EXCERPTED PASSAGE:
Start of Block

Detection of pathogenic bacteria during rhinovirus infection is associated with increased respiratory symptoms and asthma exacerbations


BACKGROUND: Detection of either viral or bacterial pathogens is associated with wheezing in children; however, the influence of both bacteria and viruses on illness symptoms has not been described. OBJECTIVE: We evaluated bacterial detection during the peak rhinovirus season in children with and without asthma to determine whether an association exists between bacterial infection and the severity of rhinovirus-induced illnesses. METHODS: Three hundred eight children (166 with asthma and 142 without asthma) aged 4 to 12 years provided 5 consecutive weekly nasal samples during September and scored cold and asthma symptoms daily. Viral diagnostics and quantitative PCR for Streptococcus pneumoniae, Haemophilus influenzae, and Moraxella catarrhalis were performed on all nasal samples. RESULTS: Detection rates were 53%, 17%, and 11% for H influenzae, S pneumoniae, and M catarrhalis, respectively, with detection of rhinovirus increasing the risk of detecting bacteria within the same sample (odds ratio [OR], 2.0; 95% CI, 1.4-2.7; P < .0001) or the following week (OR, 1.6; 95% CI, 1.1-2.4; P = .02). In the absence of rhinovirus, S pneumoniae was associated with increased cold symptoms (mean, 2.7 [95% CI, 2.0-3.5] vs 1.8 [95% CI, 1.5-2.2]; P = .006) and moderate asthma exacerbations (18% [95% CI, 12% to 27%] vs 9.2% [95% CI, 6.7% to 12%]; P = .006). In the presence of rhinovirus, S pneumoniae was associated with increased moderate asthma exacerbations (22% [95% CI, 16% to 29%] vs 15% [95% CI, 11% to 20%]; P = .01). Furthermore, M catarrhalis detected alongside rhinovirus increased the likelihood of experiencing cold symptoms, asthma symptoms, or both compared with isolated detection of rhinovirus (OR, 2.0 [95% CI, 1.0-4.1]; P = .04). Regardless of rhinovirus status, H influenzae was not associated with respiratory symptoms. CONCLUSION: Rhinovirus infection enhances detection of specific bacterial pathogens in children with and without asthma. Furthermore, these findings suggest that M catarrhalis and S pneumoniae contribute to the severity of respiratory tract illnesses, including asthma exacerbations.

End of Block

Collected data entries:
Start of Block

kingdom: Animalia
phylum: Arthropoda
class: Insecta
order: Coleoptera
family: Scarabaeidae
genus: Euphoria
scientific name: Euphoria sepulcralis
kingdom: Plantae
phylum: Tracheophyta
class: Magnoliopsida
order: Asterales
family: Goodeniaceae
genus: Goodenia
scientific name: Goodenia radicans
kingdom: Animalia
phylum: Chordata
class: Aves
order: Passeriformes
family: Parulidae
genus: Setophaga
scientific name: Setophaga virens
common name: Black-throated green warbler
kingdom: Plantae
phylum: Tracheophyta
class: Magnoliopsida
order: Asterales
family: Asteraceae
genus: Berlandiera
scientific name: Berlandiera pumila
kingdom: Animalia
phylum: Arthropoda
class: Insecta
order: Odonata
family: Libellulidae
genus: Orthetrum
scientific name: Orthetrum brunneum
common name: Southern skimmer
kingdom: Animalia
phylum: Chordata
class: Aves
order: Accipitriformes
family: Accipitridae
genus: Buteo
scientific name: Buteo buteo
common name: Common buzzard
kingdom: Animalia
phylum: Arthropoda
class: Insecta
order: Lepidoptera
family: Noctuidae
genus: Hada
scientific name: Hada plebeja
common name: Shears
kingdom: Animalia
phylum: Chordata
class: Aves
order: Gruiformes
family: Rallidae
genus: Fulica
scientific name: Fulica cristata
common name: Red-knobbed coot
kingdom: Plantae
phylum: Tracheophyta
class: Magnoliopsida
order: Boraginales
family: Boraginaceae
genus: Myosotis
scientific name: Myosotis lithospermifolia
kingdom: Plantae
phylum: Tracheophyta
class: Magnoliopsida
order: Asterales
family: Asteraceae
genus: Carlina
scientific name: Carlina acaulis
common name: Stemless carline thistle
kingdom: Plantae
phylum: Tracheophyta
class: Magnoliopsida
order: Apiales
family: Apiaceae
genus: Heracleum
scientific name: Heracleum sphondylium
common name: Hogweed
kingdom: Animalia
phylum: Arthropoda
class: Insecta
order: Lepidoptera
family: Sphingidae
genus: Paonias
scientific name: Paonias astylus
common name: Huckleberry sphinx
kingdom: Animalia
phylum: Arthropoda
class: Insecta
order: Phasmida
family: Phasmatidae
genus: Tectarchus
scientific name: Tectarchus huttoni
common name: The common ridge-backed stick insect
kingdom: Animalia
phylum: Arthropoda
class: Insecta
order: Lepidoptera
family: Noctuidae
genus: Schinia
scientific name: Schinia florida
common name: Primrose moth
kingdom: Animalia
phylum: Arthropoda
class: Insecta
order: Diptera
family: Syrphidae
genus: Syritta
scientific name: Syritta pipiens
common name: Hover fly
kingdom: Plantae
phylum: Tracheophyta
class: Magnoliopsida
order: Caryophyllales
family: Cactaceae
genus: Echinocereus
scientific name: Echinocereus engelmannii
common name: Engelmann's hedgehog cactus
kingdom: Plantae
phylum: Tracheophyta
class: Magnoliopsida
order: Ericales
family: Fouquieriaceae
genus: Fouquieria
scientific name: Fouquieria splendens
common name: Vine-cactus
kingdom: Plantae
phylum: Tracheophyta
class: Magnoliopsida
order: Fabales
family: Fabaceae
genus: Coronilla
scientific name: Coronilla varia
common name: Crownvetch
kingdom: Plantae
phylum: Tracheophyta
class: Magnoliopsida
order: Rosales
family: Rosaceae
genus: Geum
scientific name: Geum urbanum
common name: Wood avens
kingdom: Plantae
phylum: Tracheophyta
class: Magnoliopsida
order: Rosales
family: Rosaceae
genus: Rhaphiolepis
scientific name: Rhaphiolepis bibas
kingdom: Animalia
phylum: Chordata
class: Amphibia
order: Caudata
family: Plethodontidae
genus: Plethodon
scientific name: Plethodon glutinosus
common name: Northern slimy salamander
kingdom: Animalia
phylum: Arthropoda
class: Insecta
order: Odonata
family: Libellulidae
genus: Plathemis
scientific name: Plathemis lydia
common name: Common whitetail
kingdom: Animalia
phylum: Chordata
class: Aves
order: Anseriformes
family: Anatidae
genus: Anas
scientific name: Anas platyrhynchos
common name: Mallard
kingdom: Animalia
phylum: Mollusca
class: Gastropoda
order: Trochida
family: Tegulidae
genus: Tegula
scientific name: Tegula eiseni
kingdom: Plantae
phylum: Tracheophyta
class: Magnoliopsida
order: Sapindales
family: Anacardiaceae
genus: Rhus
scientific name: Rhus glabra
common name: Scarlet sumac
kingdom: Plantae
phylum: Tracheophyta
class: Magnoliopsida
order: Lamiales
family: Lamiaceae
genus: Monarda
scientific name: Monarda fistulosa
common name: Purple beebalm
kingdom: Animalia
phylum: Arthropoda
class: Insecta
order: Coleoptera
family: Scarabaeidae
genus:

End of Block

TASK OBJECTIVE:
Answer these questions using the rhinovirus abstract:
1. What was the age range of the children in the study?
2. In which month did the children give their weekly nasal samples?
3. Which bacterium was not tied to respiratory symptoms, whether or not rhinovirus was present?
These rows were gathered from a separate source, not from the abstract.

OUTPUT:
1. 4 to 12 years
2. September
3. H influenzae